WHAT THE TASK ASKS: Only the text of the records belongs in the answer; the pictures must be dropped.

-- SOURCE RECORDS follows --

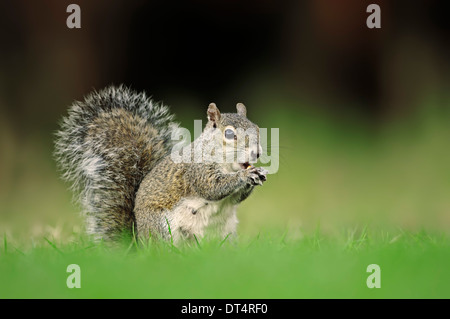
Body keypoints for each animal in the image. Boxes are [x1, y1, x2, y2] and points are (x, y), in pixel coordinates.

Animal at [55, 86, 268, 244]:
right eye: (230, 134)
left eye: (257, 128)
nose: (257, 153)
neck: (226, 164)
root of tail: (139, 244)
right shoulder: (196, 169)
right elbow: (212, 187)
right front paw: (244, 177)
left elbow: (236, 198)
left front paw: (259, 174)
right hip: (162, 228)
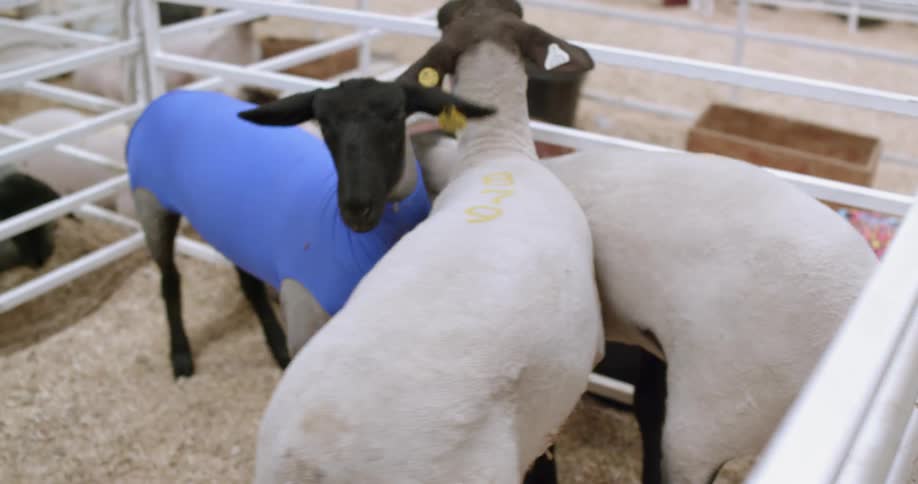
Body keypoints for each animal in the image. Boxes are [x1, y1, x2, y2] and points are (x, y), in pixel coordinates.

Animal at [127, 84, 492, 378]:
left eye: (396, 115)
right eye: (324, 123)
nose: (356, 207)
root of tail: (165, 99)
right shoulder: (304, 308)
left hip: (230, 226)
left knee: (248, 283)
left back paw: (275, 345)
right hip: (149, 203)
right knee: (170, 279)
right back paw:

-- SOURCE RECORDS concluded --

PROBLEM SOLUTION:
Body keypoints for each animal in the image. Boxes are [x1, y1, x2, y2] and points are (x, y), in pixel coordinates.

Animal at [55, 86, 268, 244]:
right eye: (230, 134)
left eye: (257, 128)
nose: (257, 153)
neck: (226, 164)
root of tail: (139, 244)
right shoulder: (196, 169)
right elbow: (212, 187)
right front paw: (244, 177)
left elbow: (236, 198)
left front paw: (259, 174)
right hip: (162, 228)
Body keypoints for each animal in the image. Boxes are [x1, y1, x2, y2] and points are (x, y), in pixel coordinates.

Animal at [127, 84, 492, 378]:
left eye: (396, 115)
right eye: (324, 123)
nose: (356, 207)
root of tail: (165, 99)
right shoulder: (304, 308)
left hip: (230, 226)
left knee: (248, 283)
left back paw: (275, 345)
right hip: (149, 203)
right knee: (170, 279)
right back paw:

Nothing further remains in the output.